▸ **What to produce**
Put every line of the data below into a JSON list of strings, one string per line, leaving out any blank lines.

## BEGIN Data in this exercise

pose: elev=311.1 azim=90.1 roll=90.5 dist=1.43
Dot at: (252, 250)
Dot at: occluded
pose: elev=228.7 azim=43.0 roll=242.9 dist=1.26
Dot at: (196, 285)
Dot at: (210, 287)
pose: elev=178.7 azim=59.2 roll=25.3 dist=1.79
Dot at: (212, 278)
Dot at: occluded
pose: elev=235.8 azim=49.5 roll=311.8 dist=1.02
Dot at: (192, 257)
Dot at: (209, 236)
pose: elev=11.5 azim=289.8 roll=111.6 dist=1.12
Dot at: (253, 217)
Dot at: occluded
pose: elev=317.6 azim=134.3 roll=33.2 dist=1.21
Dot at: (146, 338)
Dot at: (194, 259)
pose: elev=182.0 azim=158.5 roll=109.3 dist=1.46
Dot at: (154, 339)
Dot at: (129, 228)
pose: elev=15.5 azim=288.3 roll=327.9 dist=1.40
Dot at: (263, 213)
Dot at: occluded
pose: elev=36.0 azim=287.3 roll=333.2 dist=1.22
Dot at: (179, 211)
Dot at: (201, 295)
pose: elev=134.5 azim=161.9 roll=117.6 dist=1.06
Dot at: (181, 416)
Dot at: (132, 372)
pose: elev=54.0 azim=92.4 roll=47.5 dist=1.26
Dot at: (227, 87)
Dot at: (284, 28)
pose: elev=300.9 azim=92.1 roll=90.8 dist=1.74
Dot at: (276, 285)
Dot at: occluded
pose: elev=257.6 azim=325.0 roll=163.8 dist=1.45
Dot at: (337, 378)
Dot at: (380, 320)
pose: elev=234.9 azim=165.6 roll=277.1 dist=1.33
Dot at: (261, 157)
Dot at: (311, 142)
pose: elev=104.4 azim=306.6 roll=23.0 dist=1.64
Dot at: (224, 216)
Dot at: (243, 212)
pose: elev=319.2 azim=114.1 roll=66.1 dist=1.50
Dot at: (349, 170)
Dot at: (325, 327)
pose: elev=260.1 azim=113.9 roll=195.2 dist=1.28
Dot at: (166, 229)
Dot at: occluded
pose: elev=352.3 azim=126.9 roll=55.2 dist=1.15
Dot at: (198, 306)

## END Data in this exercise

▸ **Output**
[
  "pose: elev=311.1 azim=90.1 roll=90.5 dist=1.43",
  "Dot at: (252, 250)",
  "Dot at: occluded",
  "pose: elev=228.7 azim=43.0 roll=242.9 dist=1.26",
  "Dot at: (196, 285)",
  "Dot at: (210, 287)",
  "pose: elev=178.7 azim=59.2 roll=25.3 dist=1.79",
  "Dot at: (212, 278)",
  "Dot at: occluded",
  "pose: elev=235.8 azim=49.5 roll=311.8 dist=1.02",
  "Dot at: (192, 257)",
  "Dot at: (209, 236)",
  "pose: elev=11.5 azim=289.8 roll=111.6 dist=1.12",
  "Dot at: (253, 217)",
  "Dot at: occluded",
  "pose: elev=317.6 azim=134.3 roll=33.2 dist=1.21",
  "Dot at: (146, 338)",
  "Dot at: (194, 259)",
  "pose: elev=182.0 azim=158.5 roll=109.3 dist=1.46",
  "Dot at: (154, 339)",
  "Dot at: (129, 228)",
  "pose: elev=15.5 azim=288.3 roll=327.9 dist=1.40",
  "Dot at: (263, 213)",
  "Dot at: occluded",
  "pose: elev=36.0 azim=287.3 roll=333.2 dist=1.22",
  "Dot at: (179, 211)",
  "Dot at: (201, 295)",
  "pose: elev=134.5 azim=161.9 roll=117.6 dist=1.06",
  "Dot at: (181, 416)",
  "Dot at: (132, 372)",
  "pose: elev=54.0 azim=92.4 roll=47.5 dist=1.26",
  "Dot at: (227, 87)",
  "Dot at: (284, 28)",
  "pose: elev=300.9 azim=92.1 roll=90.8 dist=1.74",
  "Dot at: (276, 285)",
  "Dot at: occluded",
  "pose: elev=257.6 azim=325.0 roll=163.8 dist=1.45",
  "Dot at: (337, 378)",
  "Dot at: (380, 320)",
  "pose: elev=234.9 azim=165.6 roll=277.1 dist=1.33",
  "Dot at: (261, 157)",
  "Dot at: (311, 142)",
  "pose: elev=104.4 azim=306.6 roll=23.0 dist=1.64",
  "Dot at: (224, 216)",
  "Dot at: (243, 212)",
  "pose: elev=319.2 azim=114.1 roll=66.1 dist=1.50",
  "Dot at: (349, 170)",
  "Dot at: (325, 327)",
  "pose: elev=260.1 azim=113.9 roll=195.2 dist=1.28",
  "Dot at: (166, 229)",
  "Dot at: occluded",
  "pose: elev=352.3 azim=126.9 roll=55.2 dist=1.15",
  "Dot at: (198, 306)"
]